Exercise instructions: Leave out the images; return the rest of the data exactly.

Data provided:
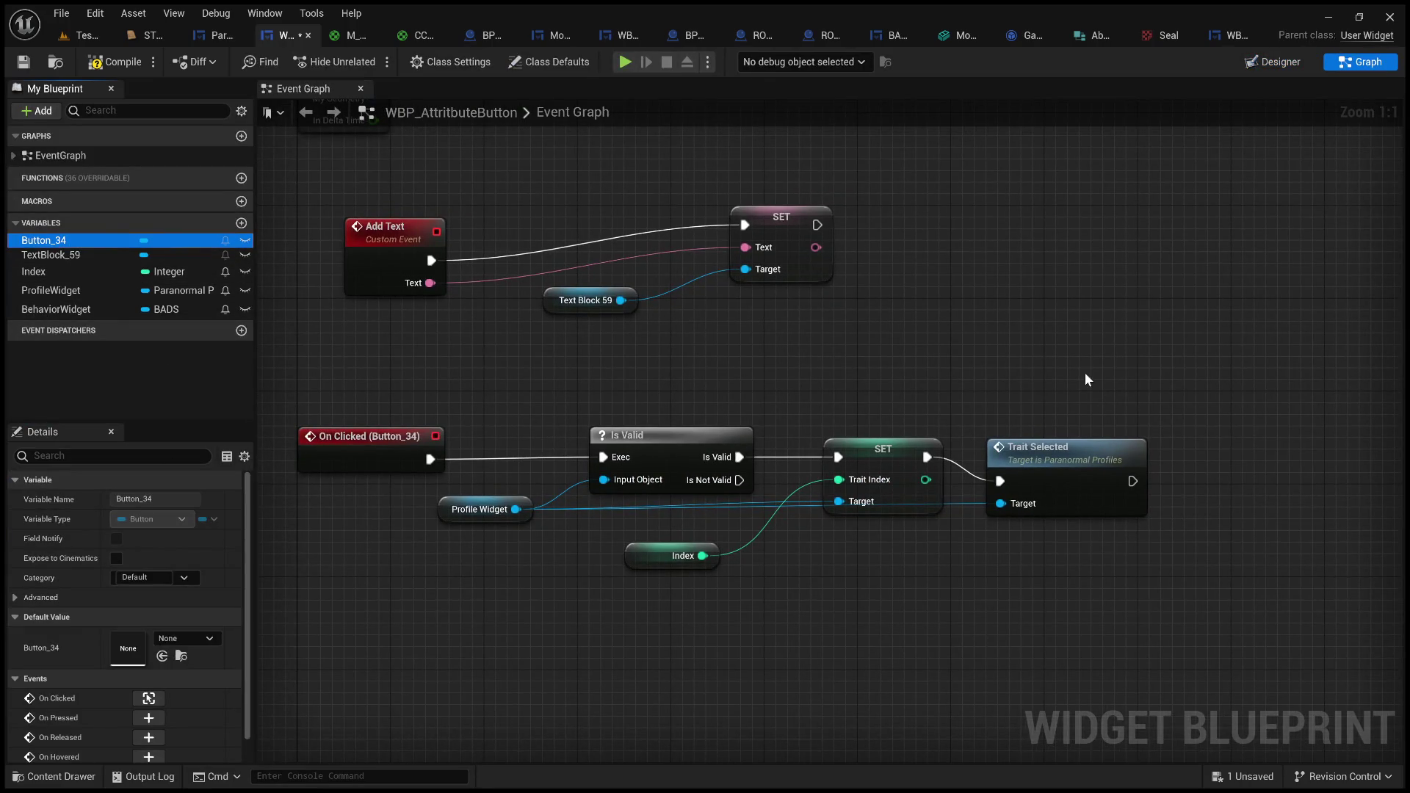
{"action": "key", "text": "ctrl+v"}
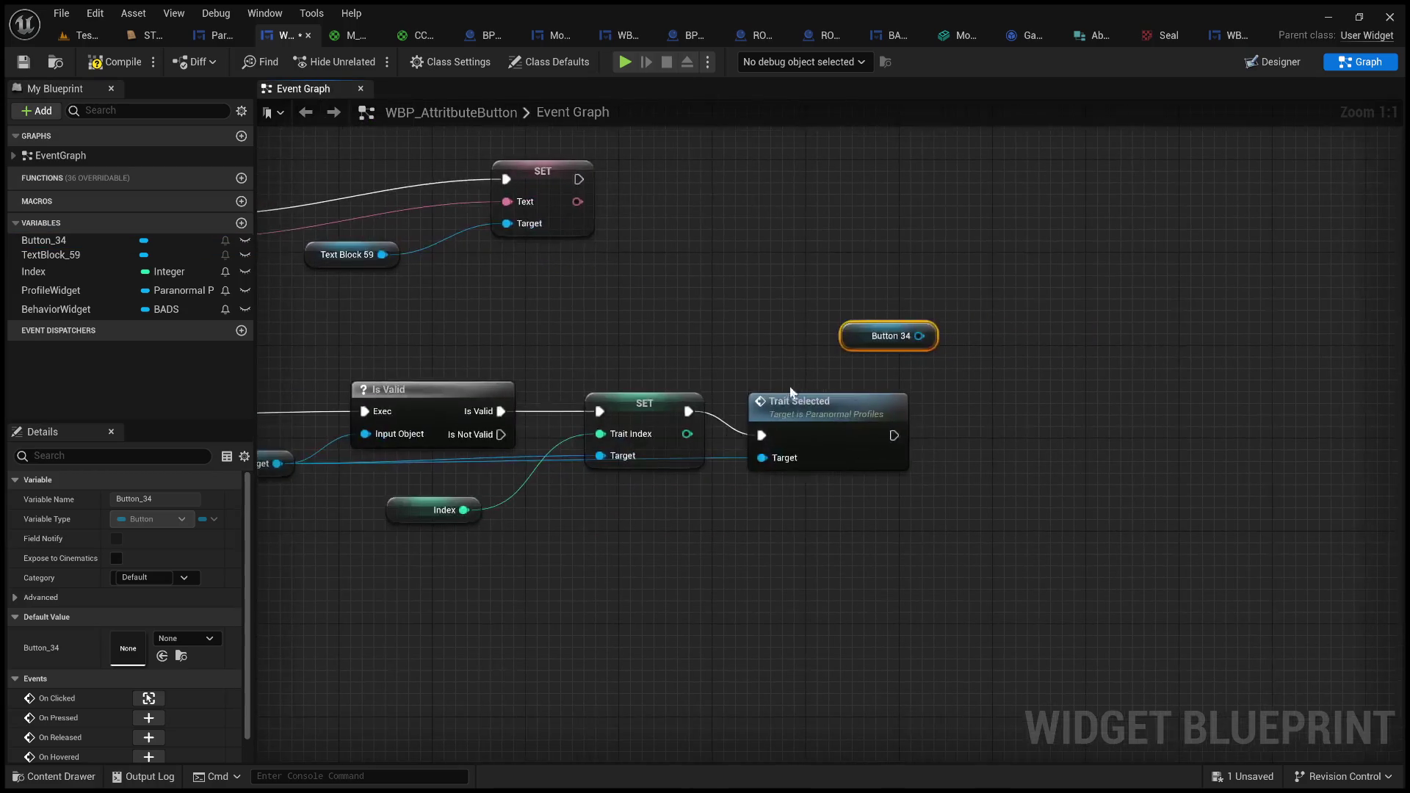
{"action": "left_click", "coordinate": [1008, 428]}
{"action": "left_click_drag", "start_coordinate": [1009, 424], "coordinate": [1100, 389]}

Response below:
{"action": "key", "text": "ctrl+v"}
{"action": "left_click", "coordinate": [1008, 428]}
{"action": "left_click_drag", "start_coordinate": [1009, 424], "coordinate": [1100, 389]}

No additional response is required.